YOUR TASK
Reproduce every item below word for word, leaving out the pictures.

ENTRIES SHOWN
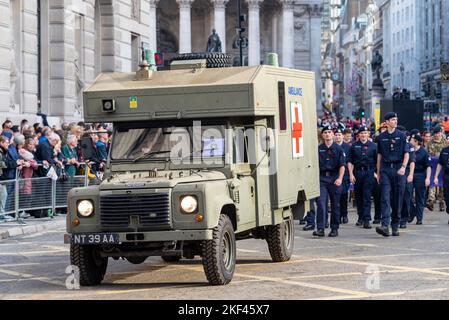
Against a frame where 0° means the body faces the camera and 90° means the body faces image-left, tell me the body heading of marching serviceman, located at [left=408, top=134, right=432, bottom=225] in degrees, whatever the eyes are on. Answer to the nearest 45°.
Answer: approximately 45°

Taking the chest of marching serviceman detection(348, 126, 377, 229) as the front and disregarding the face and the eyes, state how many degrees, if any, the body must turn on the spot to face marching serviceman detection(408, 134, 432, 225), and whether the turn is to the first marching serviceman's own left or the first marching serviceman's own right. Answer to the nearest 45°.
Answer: approximately 135° to the first marching serviceman's own left

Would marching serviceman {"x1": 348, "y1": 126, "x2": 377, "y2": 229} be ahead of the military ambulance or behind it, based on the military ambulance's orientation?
behind

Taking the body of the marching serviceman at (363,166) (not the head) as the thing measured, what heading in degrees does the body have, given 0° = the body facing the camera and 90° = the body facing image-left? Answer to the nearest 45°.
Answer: approximately 0°

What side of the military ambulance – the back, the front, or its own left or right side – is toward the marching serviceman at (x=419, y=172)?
back

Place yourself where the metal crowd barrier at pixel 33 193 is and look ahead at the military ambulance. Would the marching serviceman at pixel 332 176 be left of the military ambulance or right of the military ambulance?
left
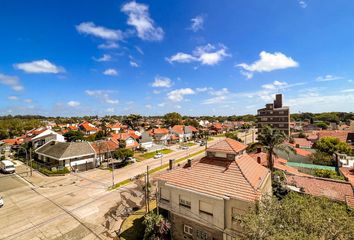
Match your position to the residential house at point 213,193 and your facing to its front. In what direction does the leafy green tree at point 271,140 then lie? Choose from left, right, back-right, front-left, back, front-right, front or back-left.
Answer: back

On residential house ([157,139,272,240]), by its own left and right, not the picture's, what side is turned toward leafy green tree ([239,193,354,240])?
left

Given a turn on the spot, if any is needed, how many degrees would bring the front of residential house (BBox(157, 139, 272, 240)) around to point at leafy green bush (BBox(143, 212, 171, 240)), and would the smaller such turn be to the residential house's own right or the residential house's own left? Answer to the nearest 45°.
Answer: approximately 45° to the residential house's own right

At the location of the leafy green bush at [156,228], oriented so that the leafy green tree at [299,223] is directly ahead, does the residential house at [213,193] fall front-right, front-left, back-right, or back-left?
front-left

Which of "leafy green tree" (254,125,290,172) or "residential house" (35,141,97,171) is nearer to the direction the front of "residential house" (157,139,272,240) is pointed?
the residential house

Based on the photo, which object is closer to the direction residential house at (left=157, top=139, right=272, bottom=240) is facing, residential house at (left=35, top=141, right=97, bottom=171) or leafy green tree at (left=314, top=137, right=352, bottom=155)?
the residential house

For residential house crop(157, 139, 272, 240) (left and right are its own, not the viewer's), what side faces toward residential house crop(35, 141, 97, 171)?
right

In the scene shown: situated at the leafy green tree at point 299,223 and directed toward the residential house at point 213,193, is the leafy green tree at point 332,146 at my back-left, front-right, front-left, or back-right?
front-right

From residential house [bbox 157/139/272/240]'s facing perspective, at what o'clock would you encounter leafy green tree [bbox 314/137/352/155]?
The leafy green tree is roughly at 6 o'clock from the residential house.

SOLUTION BELOW
Against a frame where 0° means the body faces the camera and 90° means the body faces image-left, tell me the body heading of marching serviceman, located at [left=408, top=134, right=432, bottom=225] in degrees, whatever the eyes are on. Answer to the nearest 45°.
Answer: approximately 45°

Taking the chest of marching serviceman detection(348, 126, 377, 229) as the front and disregarding the face and the eyes, state how many degrees, if any, the body must turn on the spot to face marching serviceman detection(408, 134, 432, 225), and whether the turn is to the first marching serviceman's own left or the first marching serviceman's own right. Answer to the nearest 45°.
Answer: approximately 135° to the first marching serviceman's own left

Would marching serviceman {"x1": 348, "y1": 126, "x2": 377, "y2": 229} be ahead of the military ambulance or behind it, based on the military ambulance's orientation?
behind

Taking the body of the marching serviceman at (363,166) (not the head) as the thing measured, what heading in degrees does the body have, given 0° = the body facing the camera and 90° = the body facing image-left? Answer to the nearest 45°.
Answer: approximately 0°

What side of the military ambulance – the back, the front, or its own left or right side – is toward the marching serviceman at (x=419, y=172)?
back

Place yourself where the metal crowd barrier at pixel 33 193 is and look ahead at the military ambulance. Would the marching serviceman at pixel 332 176 be left of the military ambulance or right of the military ambulance?
left
Match your position to the residential house at point 213,193 and your facing to its front. In what direction does the leafy green tree at point 271,140 then lie? Choose from left, right, back-right, front-left, back, front-right, front or back-left.
Answer: back

On residential house ([157,139,272,240]), by its own left and right, not the picture's, what side is turned toward leafy green tree ([239,193,354,240])?
left

Given a turn on the spot, if any is needed, how many degrees would bring the front of residential house (BBox(157, 139, 272, 240)) around to point at leafy green bush (BBox(143, 212, 171, 240)), and would the smaller such turn be to the residential house's own right or the residential house's own left? Answer to the nearest 45°.
Answer: approximately 45° to the residential house's own right

At the location of the leafy green bush at [156,228], oriented so that the leafy green tree at [299,223] is directly ahead, does the residential house at [213,193] fall front-right, front-left, back-right, or back-left?
front-left

Which of "leafy green tree" (254,125,290,172) or "residential house" (35,141,97,171) is nearer to the direction the front of "residential house" (157,139,272,240) is pointed?
the residential house

Based on the photo, which object is closer to the direction residential house at (left=157, top=139, right=272, bottom=240) is facing, residential house at (left=35, top=141, right=97, bottom=171) or leafy green tree at (left=314, top=137, right=352, bottom=155)?
the residential house

For residential house crop(157, 139, 272, 240) (left and right are its own, not the viewer's), what side faces toward residential house crop(35, 141, 97, 171)?
right

In the scene shown: situated at the leafy green tree at point 299,223 and directed toward the residential house at point 213,193, is the leafy green tree at point 332,146 at my back-left, front-right, front-left, or back-right?
front-right

From residential house [bbox 157/139/272/240]'s facing perspective, at what o'clock would you encounter leafy green tree [bbox 314/137/352/155]?
The leafy green tree is roughly at 6 o'clock from the residential house.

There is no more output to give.